→ Exercise instructions: Edit these lines so that every "common name" becomes "vernacular name", with nothing else altered.

(Extracted data entries)

# # #

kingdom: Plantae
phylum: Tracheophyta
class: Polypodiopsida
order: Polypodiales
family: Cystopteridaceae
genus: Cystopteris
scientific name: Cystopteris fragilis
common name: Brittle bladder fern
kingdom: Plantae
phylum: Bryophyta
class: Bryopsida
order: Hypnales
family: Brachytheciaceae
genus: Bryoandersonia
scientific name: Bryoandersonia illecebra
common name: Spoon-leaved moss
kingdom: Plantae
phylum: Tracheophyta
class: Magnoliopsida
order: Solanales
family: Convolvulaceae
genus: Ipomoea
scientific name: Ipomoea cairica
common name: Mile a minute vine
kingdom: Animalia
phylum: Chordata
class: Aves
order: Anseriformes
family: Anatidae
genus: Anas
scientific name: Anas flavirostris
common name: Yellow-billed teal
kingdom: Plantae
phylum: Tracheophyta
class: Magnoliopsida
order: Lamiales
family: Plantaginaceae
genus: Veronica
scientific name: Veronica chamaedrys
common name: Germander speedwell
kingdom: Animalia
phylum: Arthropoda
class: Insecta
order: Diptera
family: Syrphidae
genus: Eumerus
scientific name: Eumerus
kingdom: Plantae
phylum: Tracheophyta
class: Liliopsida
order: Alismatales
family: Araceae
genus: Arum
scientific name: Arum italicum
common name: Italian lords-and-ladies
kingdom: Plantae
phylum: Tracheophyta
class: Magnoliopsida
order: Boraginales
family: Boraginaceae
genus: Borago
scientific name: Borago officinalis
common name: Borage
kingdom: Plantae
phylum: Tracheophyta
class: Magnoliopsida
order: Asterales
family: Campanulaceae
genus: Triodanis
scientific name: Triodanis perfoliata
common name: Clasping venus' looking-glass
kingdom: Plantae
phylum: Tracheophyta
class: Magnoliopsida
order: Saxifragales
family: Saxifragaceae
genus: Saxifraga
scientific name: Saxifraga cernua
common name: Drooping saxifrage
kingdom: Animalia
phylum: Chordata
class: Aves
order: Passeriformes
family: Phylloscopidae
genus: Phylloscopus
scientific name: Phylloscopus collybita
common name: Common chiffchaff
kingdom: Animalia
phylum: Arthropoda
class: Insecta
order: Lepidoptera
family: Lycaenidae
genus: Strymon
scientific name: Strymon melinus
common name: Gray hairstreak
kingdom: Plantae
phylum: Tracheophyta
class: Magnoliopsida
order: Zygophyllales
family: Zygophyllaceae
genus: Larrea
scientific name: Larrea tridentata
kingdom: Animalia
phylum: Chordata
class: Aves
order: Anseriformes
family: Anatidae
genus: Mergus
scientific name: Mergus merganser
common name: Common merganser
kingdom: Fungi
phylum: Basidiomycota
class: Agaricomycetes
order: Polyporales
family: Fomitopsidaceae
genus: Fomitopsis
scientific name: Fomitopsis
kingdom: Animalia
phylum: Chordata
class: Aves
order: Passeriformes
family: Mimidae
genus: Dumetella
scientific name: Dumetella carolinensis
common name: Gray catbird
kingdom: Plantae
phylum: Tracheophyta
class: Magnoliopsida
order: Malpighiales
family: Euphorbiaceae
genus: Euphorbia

# # #

→ Full solution:
kingdom: Plantae
phylum: Tracheophyta
class: Polypodiopsida
order: Polypodiales
family: Cystopteridaceae
genus: Cystopteris
scientific name: Cystopteris fragilis
vernacular name: Brittle bladder fern
kingdom: Plantae
phylum: Bryophyta
class: Bryopsida
order: Hypnales
family: Brachytheciaceae
genus: Bryoandersonia
scientific name: Bryoandersonia illecebra
vernacular name: Spoon-leaved moss
kingdom: Plantae
phylum: Tracheophyta
class: Magnoliopsida
order: Solanales
family: Convolvulaceae
genus: Ipomoea
scientific name: Ipomoea cairica
vernacular name: Mile a minute vine
kingdom: Animalia
phylum: Chordata
class: Aves
order: Anseriformes
family: Anatidae
genus: Anas
scientific name: Anas flavirostris
vernacular name: Yellow-billed teal
kingdom: Plantae
phylum: Tracheophyta
class: Magnoliopsida
order: Lamiales
family: Plantaginaceae
genus: Veronica
scientific name: Veronica chamaedrys
vernacular name: Germander speedwell
kingdom: Animalia
phylum: Arthropoda
class: Insecta
order: Diptera
family: Syrphidae
genus: Eumerus
scientific name: Eumerus
kingdom: Plantae
phylum: Tracheophyta
class: Liliopsida
order: Alismatales
family: Araceae
genus: Arum
scientific name: Arum italicum
vernacular name: Italian lords-and-ladies
kingdom: Plantae
phylum: Tracheophyta
class: Magnoliopsida
order: Boraginales
family: Boraginaceae
genus: Borago
scientific name: Borago officinalis
vernacular name: Borage
kingdom: Plantae
phylum: Tracheophyta
class: Magnoliopsida
order: Asterales
family: Campanulaceae
genus: Triodanis
scientific name: Triodanis perfoliata
vernacular name: Clasping venus' looking-glass
kingdom: Plantae
phylum: Tracheophyta
class: Magnoliopsida
order: Saxifragales
family: Saxifragaceae
genus: Saxifraga
scientific name: Saxifraga cernua
vernacular name: Drooping saxifrage
kingdom: Animalia
phylum: Chordata
class: Aves
order: Passeriformes
family: Phylloscopidae
genus: Phylloscopus
scientific name: Phylloscopus collybita
vernacular name: Common chiffchaff
kingdom: Animalia
phylum: Arthropoda
class: Insecta
order: Lepidoptera
family: Lycaenidae
genus: Strymon
scientific name: Strymon melinus
vernacular name: Gray hairstreak
kingdom: Plantae
phylum: Tracheophyta
class: Magnoliopsida
order: Zygophyllales
family: Zygophyllaceae
genus: Larrea
scientific name: Larrea tridentata
kingdom: Animalia
phylum: Chordata
class: Aves
order: Anseriformes
family: Anatidae
genus: Mergus
scientific name: Mergus merganser
vernacular name: Common merganser
kingdom: Fungi
phylum: Basidiomycota
class: Agaricomycetes
order: Polyporales
family: Fomitopsidaceae
genus: Fomitopsis
scientific name: Fomitopsis
kingdom: Animalia
phylum: Chordata
class: Aves
order: Passeriformes
family: Mimidae
genus: Dumetella
scientific name: Dumetella carolinensis
vernacular name: Gray catbird
kingdom: Plantae
phylum: Tracheophyta
class: Magnoliopsida
order: Malpighiales
family: Euphorbiaceae
genus: Euphorbia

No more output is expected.